= Wolfson Neurorehabilitation Centre =

Medical Institution

The Wolfson Neurorehabilitation Centre, also better known simply as The Wolfson, was a specialist neurorehabilitation centre based in Wimbledon, south west London. The services provided at the centre are now provided at St George's Hospital in Tooting and Queen Mary's Hospital in Roehampton.

==History==
The Wolfson Neurorehabilitation Centre was opened in 1967 by Princess Marina, the Duchess of Kent. Construction was made possible by a grant of £250,000 from the Wolfson Foundation. Wylie McKissock, Consultant Neurological Surgeon to St George's Hospital from 1944, transformed Atkinson Morley Hospital from a convalescent hospital into a neurological services unit which included neurosurgery, neurology, psychiatry and specialist support services.

The Wolfson Neurorehabilitation Centre was opened to provide rehabilitation services for Atkinson Morley's Hospital and remained in Wimbledon after the transfer of acute neuroscience services from Atkinson Morley's to St George's Hospital in Tooting.

As well as the neurorehabilitation service, the Wolfson is the location of the south west London branch of Headway, the brain injury association.

In 2012 following a consultation into neurorehabilitation services across southwest London the services provided at the Wolfson Neurorehabilitation Centre were moved into St George's Hospital in Tooting and Queen Mary's Hospital in Roehampton.

==Operations==
The WNRC provides individual and group rehabilitation programmes for patients.
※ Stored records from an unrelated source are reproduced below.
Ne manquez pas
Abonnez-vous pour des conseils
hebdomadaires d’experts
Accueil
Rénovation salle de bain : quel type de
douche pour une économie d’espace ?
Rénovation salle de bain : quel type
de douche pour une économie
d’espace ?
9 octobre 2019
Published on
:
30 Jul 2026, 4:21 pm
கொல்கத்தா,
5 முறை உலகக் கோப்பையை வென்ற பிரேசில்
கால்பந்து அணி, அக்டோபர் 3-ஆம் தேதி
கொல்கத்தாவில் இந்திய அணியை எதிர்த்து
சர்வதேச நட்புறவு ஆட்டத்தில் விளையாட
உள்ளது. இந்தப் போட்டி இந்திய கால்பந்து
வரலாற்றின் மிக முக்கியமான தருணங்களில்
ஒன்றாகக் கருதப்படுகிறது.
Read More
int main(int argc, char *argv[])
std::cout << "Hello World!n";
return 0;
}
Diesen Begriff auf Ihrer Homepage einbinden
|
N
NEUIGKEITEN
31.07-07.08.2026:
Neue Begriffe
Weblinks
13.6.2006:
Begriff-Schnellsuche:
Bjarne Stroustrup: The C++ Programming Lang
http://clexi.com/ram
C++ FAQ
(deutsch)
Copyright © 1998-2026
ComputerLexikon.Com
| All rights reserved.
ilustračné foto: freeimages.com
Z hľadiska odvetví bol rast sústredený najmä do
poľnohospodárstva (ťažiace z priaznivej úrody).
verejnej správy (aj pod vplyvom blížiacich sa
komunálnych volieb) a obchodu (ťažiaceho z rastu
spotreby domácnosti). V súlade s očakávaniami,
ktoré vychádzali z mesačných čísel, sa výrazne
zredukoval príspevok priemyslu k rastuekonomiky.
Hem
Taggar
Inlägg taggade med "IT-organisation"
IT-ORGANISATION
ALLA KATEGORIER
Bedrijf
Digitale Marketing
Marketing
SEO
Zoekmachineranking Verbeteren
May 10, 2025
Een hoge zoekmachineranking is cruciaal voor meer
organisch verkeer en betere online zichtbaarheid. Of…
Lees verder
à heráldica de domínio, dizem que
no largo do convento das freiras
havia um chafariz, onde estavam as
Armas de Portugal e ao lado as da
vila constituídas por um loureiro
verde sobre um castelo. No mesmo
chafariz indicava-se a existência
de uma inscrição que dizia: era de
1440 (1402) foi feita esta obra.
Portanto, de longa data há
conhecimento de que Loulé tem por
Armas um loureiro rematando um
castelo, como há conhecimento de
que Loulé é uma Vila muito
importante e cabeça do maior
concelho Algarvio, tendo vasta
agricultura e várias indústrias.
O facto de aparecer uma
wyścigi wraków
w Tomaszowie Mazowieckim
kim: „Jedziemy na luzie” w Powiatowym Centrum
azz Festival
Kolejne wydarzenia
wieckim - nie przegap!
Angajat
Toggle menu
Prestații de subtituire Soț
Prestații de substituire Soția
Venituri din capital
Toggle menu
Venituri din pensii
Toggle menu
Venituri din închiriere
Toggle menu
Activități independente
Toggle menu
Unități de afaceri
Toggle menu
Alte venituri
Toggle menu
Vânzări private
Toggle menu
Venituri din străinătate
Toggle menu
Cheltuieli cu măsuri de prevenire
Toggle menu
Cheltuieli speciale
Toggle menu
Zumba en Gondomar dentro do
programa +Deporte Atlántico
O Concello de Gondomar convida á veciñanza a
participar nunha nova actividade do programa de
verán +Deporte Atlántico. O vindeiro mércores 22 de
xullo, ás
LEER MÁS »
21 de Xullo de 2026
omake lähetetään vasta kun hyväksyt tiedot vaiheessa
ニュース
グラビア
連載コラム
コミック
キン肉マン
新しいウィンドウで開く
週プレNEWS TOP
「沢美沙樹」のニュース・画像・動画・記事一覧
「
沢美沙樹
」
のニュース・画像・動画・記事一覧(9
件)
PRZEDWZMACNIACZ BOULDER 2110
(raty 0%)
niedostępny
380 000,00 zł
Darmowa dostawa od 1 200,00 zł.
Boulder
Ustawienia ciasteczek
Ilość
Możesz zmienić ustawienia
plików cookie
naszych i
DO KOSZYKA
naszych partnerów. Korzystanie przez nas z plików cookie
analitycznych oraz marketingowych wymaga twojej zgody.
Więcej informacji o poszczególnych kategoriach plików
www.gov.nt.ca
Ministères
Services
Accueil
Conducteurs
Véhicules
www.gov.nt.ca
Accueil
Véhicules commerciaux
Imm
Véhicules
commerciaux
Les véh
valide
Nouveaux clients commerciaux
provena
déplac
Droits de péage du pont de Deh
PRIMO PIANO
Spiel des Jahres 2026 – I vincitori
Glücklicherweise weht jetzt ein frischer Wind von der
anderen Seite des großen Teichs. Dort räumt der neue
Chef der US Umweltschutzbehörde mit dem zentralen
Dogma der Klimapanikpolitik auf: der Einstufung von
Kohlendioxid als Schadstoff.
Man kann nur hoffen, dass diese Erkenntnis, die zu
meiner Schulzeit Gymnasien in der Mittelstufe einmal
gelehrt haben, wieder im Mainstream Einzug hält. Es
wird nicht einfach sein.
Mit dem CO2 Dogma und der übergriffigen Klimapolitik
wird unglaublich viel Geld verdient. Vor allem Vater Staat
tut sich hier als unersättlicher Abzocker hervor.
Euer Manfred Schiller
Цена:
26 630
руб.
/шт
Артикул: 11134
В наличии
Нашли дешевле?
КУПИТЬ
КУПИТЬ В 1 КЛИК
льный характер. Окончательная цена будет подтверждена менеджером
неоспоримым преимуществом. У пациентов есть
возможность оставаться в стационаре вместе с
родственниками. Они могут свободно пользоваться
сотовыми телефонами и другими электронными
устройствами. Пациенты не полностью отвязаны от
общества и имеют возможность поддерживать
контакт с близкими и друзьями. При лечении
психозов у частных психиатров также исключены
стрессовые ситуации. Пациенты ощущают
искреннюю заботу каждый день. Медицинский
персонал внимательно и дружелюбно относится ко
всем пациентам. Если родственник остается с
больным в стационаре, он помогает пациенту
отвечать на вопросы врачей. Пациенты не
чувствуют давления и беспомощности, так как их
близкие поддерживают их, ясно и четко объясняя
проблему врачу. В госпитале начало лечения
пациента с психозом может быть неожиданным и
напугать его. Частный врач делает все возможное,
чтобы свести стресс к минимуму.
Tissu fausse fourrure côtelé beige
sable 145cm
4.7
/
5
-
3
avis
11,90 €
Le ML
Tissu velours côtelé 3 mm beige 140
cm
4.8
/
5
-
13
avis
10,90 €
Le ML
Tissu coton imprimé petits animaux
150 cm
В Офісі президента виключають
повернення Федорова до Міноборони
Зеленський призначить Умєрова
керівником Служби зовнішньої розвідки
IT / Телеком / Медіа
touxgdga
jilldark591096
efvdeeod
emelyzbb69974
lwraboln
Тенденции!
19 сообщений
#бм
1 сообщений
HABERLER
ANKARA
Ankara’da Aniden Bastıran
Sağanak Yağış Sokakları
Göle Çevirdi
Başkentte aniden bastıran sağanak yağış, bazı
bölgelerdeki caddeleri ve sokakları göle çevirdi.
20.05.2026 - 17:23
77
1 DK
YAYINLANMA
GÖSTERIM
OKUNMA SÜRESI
The aim is to help patients make the transition from requiring assistance with activities of daily living to becoming sufficiently independent for discharge. Patients receive a weekly timetable that shows their daily scheduled activities.

Day services include a day patient programme, Wolfson Cognitive Assessment Programme (WCAP), Vocational Rehabilitation Programme, Cognitive Group and Pain Management Programme.

In the first few weeks after admission, patients are assessed with regard to their goals and the support required to achieve those goals. Each patient has an allocated "Chair" (keyworker) who oversees their progress through the goal-oriented rehabilitation programme. Within the first two weeks patients should attend a Goal Planning Meeting, where the MDT and the patient, and when appropriate the family, work together to set goals to be attained by the end of their stay in the WNRC. These long-term goals are then broken down into smaller short-term goals. Review meetings are held every 2–3 weeks to review progress.

===Standards of care===
The WNRC works within the South Thames Brain Injury Standards for Post Acute Brain Injury Rehabilitation

==Multidisciplinary team==
MDT members at the WNRC include:
- Occupational therapists
- Clinical Psychologists: including Consultants in Neuropsychology and Pain.
- Physiotherapists
- Speech and language therapists
- Nurses
- Medical staff: including Consultants in Rehabilitation Medicine, Neuropsychiatry and Neurology; Consultants in Pain Management; Consultant specialising in Stroke; Specialist Registrar in Rehabilitation Medicine; clinical assistant.
- Social workers

Other healthcare professionals include:
- Chiropodist
- Dietitian
- Healthcare assistant
- Orthotist
- Pharmacist
- Volunteers
- Students

==Patient population==
Patients at the WNRC are recovering from an illness or injury of the brain or spine. For example, they may have a stroke, head injury, multiple sclerosis, tumour or other acquired neurological condition. Patients usually have non-progressive conditions and one criterion of admission is that they require input from more than one discipline. The WNRC also has specialist medical and non-medical services for patients suffering from chronic pain.